문제출처
광주과학기술원(GIST) 최정옥 교수님의 “그래프 이론” 수업, 2024년 가을학기 중 Homework 4
Solution
1. Let $v$ be a vertex in $T$ with degree $\Delta(T)$, where $d(v) = \Delta(T)$. That is, $d(v)$ is the degree of vertex $v$.
2. $v$ has adjacent vertices $w_1, w_2, \dots, w_{d(v)}$. That is, there exist edges $vw_i$ incident to $v$ for $1 \leq i \leq d(v)$.
3. Now, for every edge $vw_i$ incident to $v$, take a longest path starting with $vw_i$.
4. Since there is no cycle in a tree, the last vertex of each longest path starting with $vw_i$ is a leaf.

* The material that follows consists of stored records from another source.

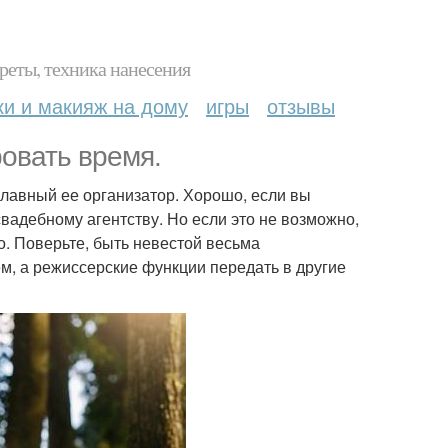
реты, техника нанесения
ки и макияж на дому
игры
отзывы
овать время.
 главный ее организатор. Хорошо, если вы
вадебному агентству. Но если это не возможно,
о. Поверьте, быть невестой весьма
м, а режиссерские функции передать в другие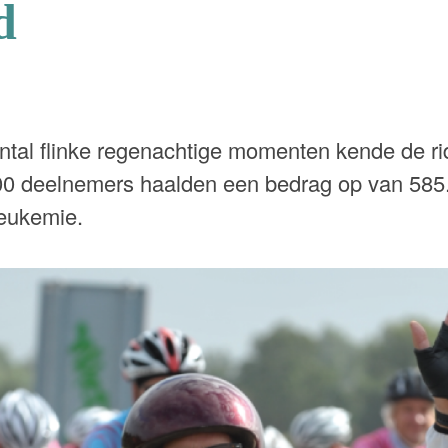
d
al flinke regenachtige momenten kende de rid
00 deelnemers haalden een bedrag op van 585
eukemie.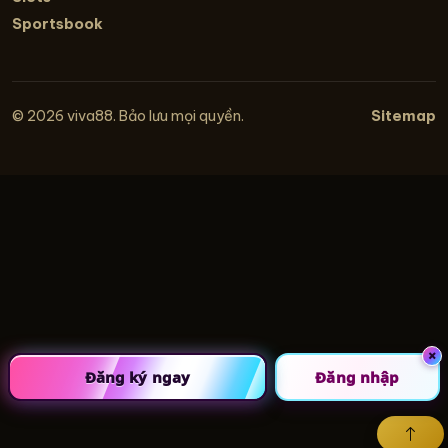
Sportsbook
Sitemap
© 2026 viva88. Bảo lưu mọi quyền.
×
Đăng ký ngay
Đăng nhập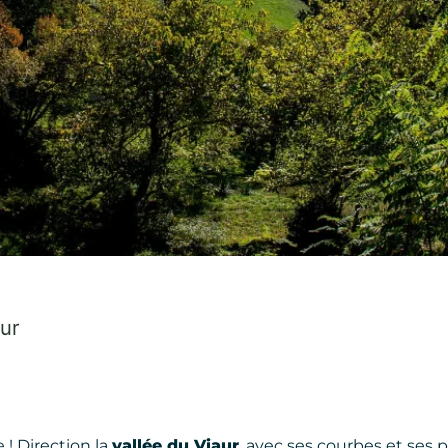
ur
! Direction la
vallée du Viaur
, avec ses courbes et ses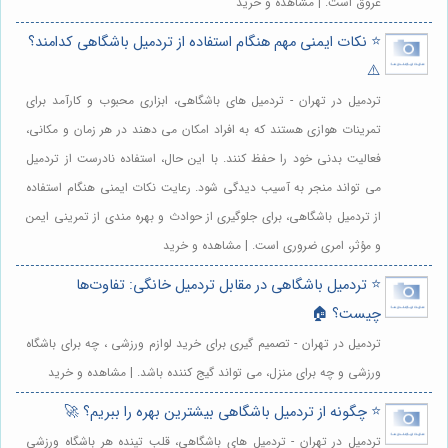
عروق است. | مشاهده و خرید
⭐️ نکات ایمنی مهم هنگام استفاده از تردمیل باشگاهی کدامند؟
⚠️
تردمیل در تهران - تردمیل های باشگاهی، ابزاری محبوب و کارآمد برای
تمرینات هوازی هستند که به افراد امکان می دهند در هر زمان و مکانی،
فعالیت بدنی خود را حفظ کنند. با این حال، استفاده نادرست از تردمیل
می تواند منجر به آسیب دیدگی شود. رعایت نکات ایمنی هنگام استفاده
از تردمیل باشگاهی، برای جلوگیری از حوادث و بهره مندی از تمرینی ایمن
و مؤثر، امری ضروری است. | مشاهده و خرید
⭐️ تردمیل باشگاهی در مقابل تردمیل خانگی: تفاوت‌ها
چیست؟ 🏠
تردمیل در تهران - تصمیم گیری برای خرید لوازم ورزشی ، چه برای باشگاه
ورزشی و چه برای منزل، می تواند گیج کننده باشد. | مشاهده و خرید
⭐️ چگونه از تردمیل باشگاهی بیشترین بهره را ببریم؟ 🚀
تردمیل در تهران - تردمیل های باشگاهی، قلب تپنده هر باشگاه ورزشی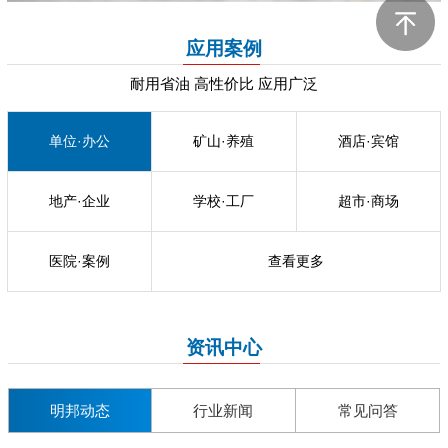
应用案例
耐用省油 高性价比 应用广泛
单位·办公
矿山·养殖
酒店·宾馆
地产·企业
学校·工厂
超市·商场
医院·案例
查看更多
资讯中心
明邦动态
行业新闻
常见问答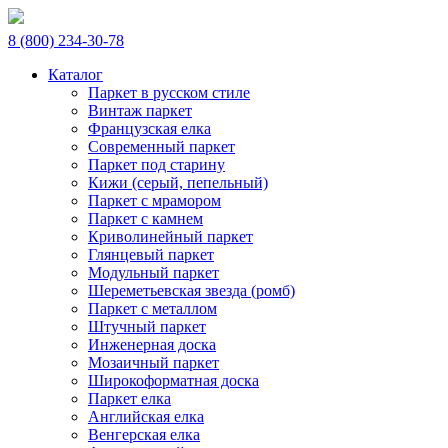
8 (800) 234-30-78
Каталог
Паркет в русском стиле
Винтаж паркет
Французская елка
Современный паркет
Паркет под старину
Кижи (серый, пепельный)
Паркет с мрамором
Паркет с камнем
Криволинейный паркет
Глянцевый паркет
Модульный паркет
Шереметьевская звезда (ромб)
Паркет с металлом
Штучный паркет
Инженерная доска
Мозаичный паркет
Широкоформатная доска
Паркет елка
Английская елка
Венгерская елка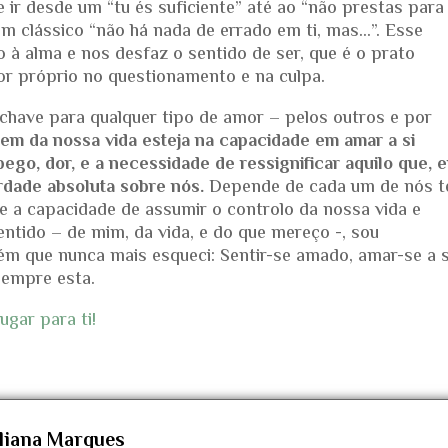
 ir desde um “tu és suficiente” até ao “não prestas para
m clássico “não há nada de errado em ti, mas…”. Esse
ho à alma e nos desfaz o sentido de ser, que é o prato
mor próprio no questionamento e na culpa.
chave para qualquer tipo de amor – pelos outros e por
gem da nossa vida esteja na capacidade em amar a si
ego, dor, e a necessidade de ressignificar aquilo que, 
rdade absoluta sobre nós.
Depende de cada um de nós t
 e a capacidade de assumir o controlo da nossa vida e
entido – de mim, da vida, e do que mereço -, sou
ém que nunca mais esqueci: Sentir-se amado, amar-se a s
sempre esta.
ugar para ti!
iliana Marques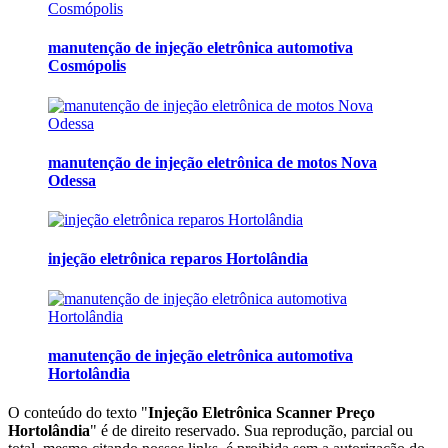
manutenção de injeção eletrônica automotiva
Cosmópolis
manutenção de injeção eletrônica de motos Nova
Odessa
injeção eletrônica reparos Hortolândia
manutenção de injeção eletrônica automotiva
Hortolândia
O conteúdo do texto "
Injeção Eletrônica Scanner Preço
Hortolândia
" é de direito reservado. Sua reprodução, parcial ou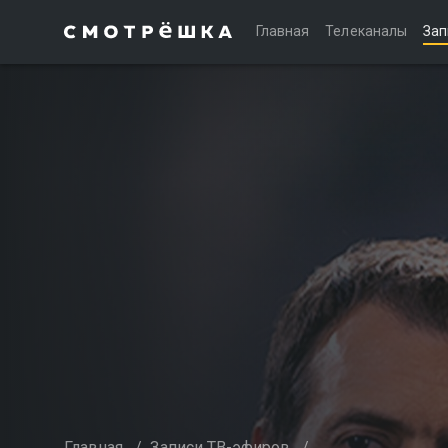
Главная
Телеканалы
Зап
Главная
/
Записи ТВ-эфиров
/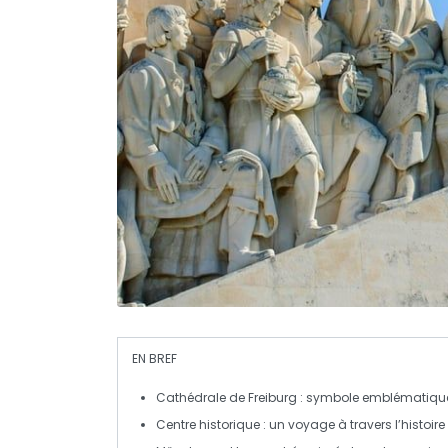
EN BREF
Cathédrale de Freiburg
: symbole emblématique 
Centre historique
: un voyage à travers l’histoire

5. Since the degree of vertex $v$ is $\Delta(T)$, we have $\Delta(T)$ paths starting at $v$.
6. At this point, every path starting with $vw_i$ is disjoint \(except at $v$\) and each ends in a different leaf.
- This is because a tree does not contain cycles.
7. Conclusion: Since there are $d(v) = \Delta(T)$ edges incident to $v$, there are at least $\Delta(T)$ leaves in the tree.